Anticonvulsants can be divided into two major functional groups:

  1. The older, well tested ones such as Phenobarbital and primidone (which have little use today because of their side-effect profile), phenytoin (Dilantin) (which has limited use outside seizure disorders because of its toxicity potential) and carbamazepine (Tegretol) and valproate (Depakote, Epilim) (which have formed the backbone of modern anticonvulsant therapy in epilepsy and beyond to various other neurological and psychiatric uses).
  2. The newer anticonvulsants which are exciting but far less tested and on which there is virtually no data as to psychiatric applications. These drugs are all technically marketed in the United States as "adjunctive anticonvulsants" as the studies examined them as adjunctive therapy to such standards as carbamazepine, valproate and phenytoin. Already such drugs as felbamate (Felbatol) have proven potentially dangerous hemopoetically, and an apparently safe drug with limited side-effects - gabapentin (Neurontin) was perceived as limited in effectiveness, but this is changing as dosing is increasing with the drug. Lamotrigine (Lamictal) , Tiagabine (Gabitril) and Topiramate (Topamax) may turn out to have interesting applications and are ripe for further research.

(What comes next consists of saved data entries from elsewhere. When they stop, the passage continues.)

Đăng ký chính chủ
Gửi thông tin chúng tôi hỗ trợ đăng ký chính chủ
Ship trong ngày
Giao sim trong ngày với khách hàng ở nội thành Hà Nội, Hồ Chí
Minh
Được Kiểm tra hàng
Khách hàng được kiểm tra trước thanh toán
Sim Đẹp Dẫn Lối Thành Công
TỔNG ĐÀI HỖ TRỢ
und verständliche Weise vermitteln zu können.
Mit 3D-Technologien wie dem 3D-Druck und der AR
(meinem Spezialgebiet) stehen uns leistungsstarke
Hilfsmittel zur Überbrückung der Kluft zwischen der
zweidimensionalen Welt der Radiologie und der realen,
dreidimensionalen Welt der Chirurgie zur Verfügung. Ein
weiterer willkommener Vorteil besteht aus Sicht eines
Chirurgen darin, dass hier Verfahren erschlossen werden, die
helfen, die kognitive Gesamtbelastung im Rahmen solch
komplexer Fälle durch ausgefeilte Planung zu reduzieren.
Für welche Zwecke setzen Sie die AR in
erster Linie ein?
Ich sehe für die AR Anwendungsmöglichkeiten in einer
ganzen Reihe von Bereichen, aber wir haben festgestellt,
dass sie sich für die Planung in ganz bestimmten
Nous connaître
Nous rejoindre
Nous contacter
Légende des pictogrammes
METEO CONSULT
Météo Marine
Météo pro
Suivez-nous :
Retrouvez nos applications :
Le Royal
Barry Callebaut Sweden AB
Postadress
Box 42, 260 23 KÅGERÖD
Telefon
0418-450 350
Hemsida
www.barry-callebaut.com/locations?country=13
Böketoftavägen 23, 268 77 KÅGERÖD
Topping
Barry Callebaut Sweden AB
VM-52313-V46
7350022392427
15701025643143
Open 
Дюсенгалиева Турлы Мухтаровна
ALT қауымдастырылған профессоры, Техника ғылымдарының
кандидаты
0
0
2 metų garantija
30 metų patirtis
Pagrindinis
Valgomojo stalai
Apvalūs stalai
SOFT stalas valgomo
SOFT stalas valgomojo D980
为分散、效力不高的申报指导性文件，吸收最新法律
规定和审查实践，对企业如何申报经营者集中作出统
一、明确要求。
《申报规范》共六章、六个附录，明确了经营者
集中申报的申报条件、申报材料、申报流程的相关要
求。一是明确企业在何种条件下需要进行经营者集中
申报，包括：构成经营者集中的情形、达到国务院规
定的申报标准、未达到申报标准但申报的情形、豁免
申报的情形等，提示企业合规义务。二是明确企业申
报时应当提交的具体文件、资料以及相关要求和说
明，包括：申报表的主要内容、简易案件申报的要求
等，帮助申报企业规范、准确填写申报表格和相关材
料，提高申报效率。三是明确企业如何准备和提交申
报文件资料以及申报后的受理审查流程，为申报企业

Carbamazepine has potential in the non-indicated management of episodic disorders particularly those linked with hostility. Preliminary research suggests its use is particularly apposite in "Paroxysmal Neurobehavioral Disorders" as a proto type organic illness with epilepsy like phenomena. The mechanism may be via a limbic antikindling effect. Its use in conditions as mania and neuralgic pain may be via different mechanisms.

Valproate is the broadest spectrum anticonvulsant that we know of and the one which has the least side-effects of the first line anticonvulsants: less sedation, hemopoetic consequences and neurotoxicity than carbamazepine and an effectiveness in both grand mal and petit mal seizures. It is effective in both partial and generalized seizures. Psychiatrically its the only anticonvulsant approved for any condition - in this instance mania, and its use in headache particularly refractory headache and migraine are exciting possibilities.